Classifying Web Pages is Tricky
At Datafiniti, we have a strong need for converting unstructured web content into structured data. For example, we’d like to find a page like:
and do the following:
- Determine that this web page is selling some sort of product
- Identify the correct name, price, and other attributes of the product
Both of these are hard things for a computer to do in an automated manner. While it’s easy for you or me to realize that the above web page is selling some jeans, a computer would have a hard time making the distinction from the above page from either of the following web pages:
Both of these pages share many similarities to the actual product page, but also have many key differences. The real challenge, though, is that if we look at the entire set of possible web pages, those similarities and differences become somewhat blurred, which means hard and fast rules for classifications will fail often. In fact, we can’t even rely on just looking at the underlying HTML, since there are huge variations in how product pages are laid out in HTML.
Our Solution: Neural Networks
While we could try and develop a complicated set of rules to account for all the conditions that perfectly identify a product page, doing so would be extremely time consuming, and frankly, incredibly boring work. Instead, we can try using a classical technique out of the artificial intelligence handbook: neural networks.
Here’s a quick primer on neural networks. Let’s say we want to know whether any particular mushroom is poisonous or not. We’re not entirely sure what determines this, but we do have a record of mushrooms with their diameters and heights, along with which of these mushrooms were poisonous to eat, for sure. In order to see if we could use diameter and heights to determine poisonous-ness, we could set up the following equation:
A * (diameter) + B * (height) = 0 or 1 for not-poisonous / poisonous
We would then try various combinations of A and B for all possible diameters and heights until we found a combination that correctly determined poisonous-ness for as many mushrooms as possible.
Neural networks provide a structure for using the output of one set of input data to adjust A and B to the most likely best values for the next set of input data. By constantly adjusting A and B this way, we can quickly get to the best possible values for them.

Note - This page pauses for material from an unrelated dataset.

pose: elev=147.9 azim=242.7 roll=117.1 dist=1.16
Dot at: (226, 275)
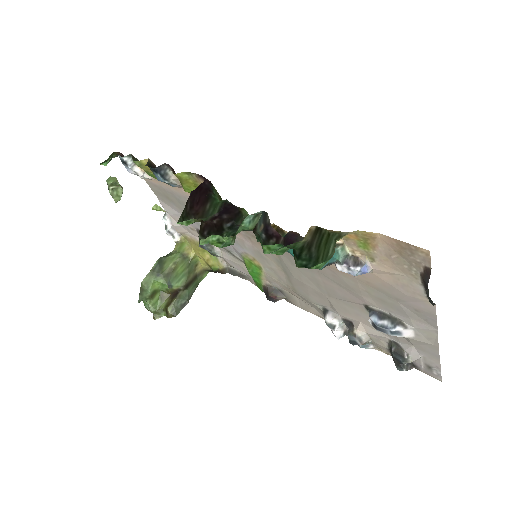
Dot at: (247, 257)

In order to introduce more complex relationships in our data, we can introduce “hidden” layers in this model, which would end up looking something like:
For a more detailed explanation of neural networks, you can check out the following links:
In our product page classifier algorithm, we setup a neural network with 1 input layer with 27 nodes, 1 hidden layer with 25 nodes, and 1 output layer with 3 output nodes. Our input layer modeled several features, including:
- Price found on page
- Image URL found on page
- # of clickable images adjacent to price values
- Keywords found in prominent positions (e.g., product detail, description, etc.)

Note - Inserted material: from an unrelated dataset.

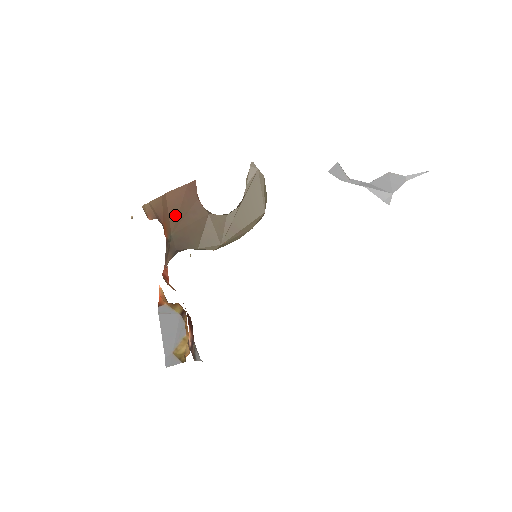
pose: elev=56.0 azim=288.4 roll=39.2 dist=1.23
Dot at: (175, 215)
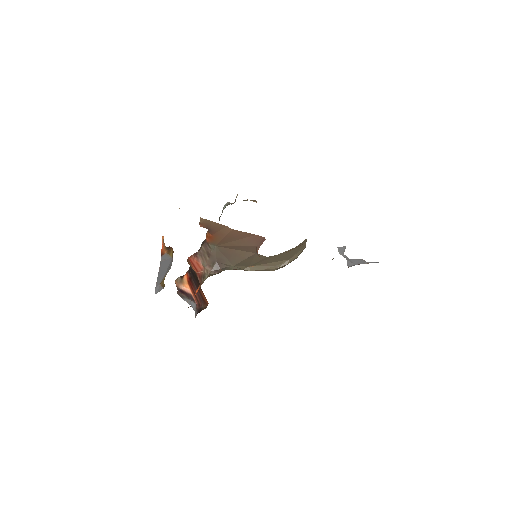
Dot at: (229, 241)
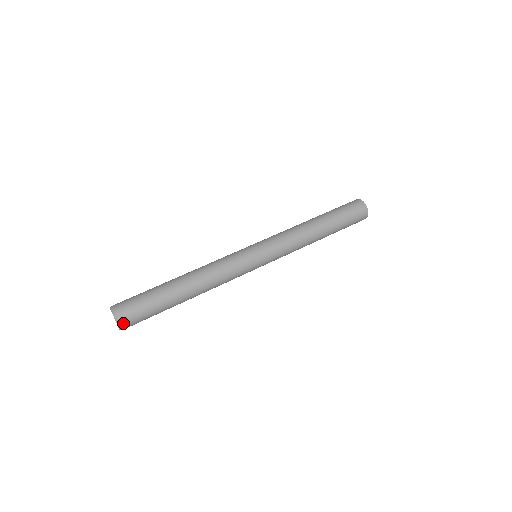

Our output layer had the following:
- Probability of being a product page
- Probability of being a product category page (e.g., the second example page above)
- Probability of being some other page
Our algorithm for the neural network took the following steps:
The ultimate output is two sets of input layers (T1 and T2), that we can use in a matrix equation to predict page type for any given web page. This works like so:
So how did we do? In order to determine how successful we were in our predictions, we need to determine how to measure success. In general, we want to measure how many true positive (TP) results as compared to false positives (FP) and false negatives (FN). Conventional measurements for these are:
- Precision (P) = TP / (TP + FP)
- Recall (R) = TP / (TP + FN)
- F-Score = 2 * P * R / (P + R)
Our implementation had the following results:
- P = 0.929
- R = 0.904
- F-Score = 0.916
These scores are just over our training set, of course. The actual scores on real-life data may be a bit lower, but not by much. This is pretty good! We should have an algorithm on our hands that can accurately classify product pages about 90% of the time.
Extracting Product Data
Of course, identifying product pages isn’t enough. We also want to pull out the actual structured data! In particular, we’re interested in product name, price, and any unique identifiers (e.g., UPC, EAN, & ISBN). This information would help us fill out our product search.
We don’t actually use neural networks for doing this. Neural networks are better-suited toward classification problems, and extracting data from a web page is a different type of problem. Instead, we use a variety of heuristics specific to each attribute we’re trying to extract. For example, for product name, we look at the <h1> and <h2> tags, and use a few metrics to determine the best choice. We’ve been able to achieve around a 80% accuracy here. We may go into the actual metrics and methodology for developing them in a separate post!
More to Come
We feel pretty good about our ability to classify and extract product data. The extraction part could be better, but it’s steadily being improved. In the meantime, we’re also working on classifying other types of pages, such as business data, company team pages, event data, and more.
As we roll-out these classifiers and data extractors, we’re including each one in our crawl of the entire Internet. This means that we can scan the entire Internet and pull out any available data that exists out there. Exciting stuff!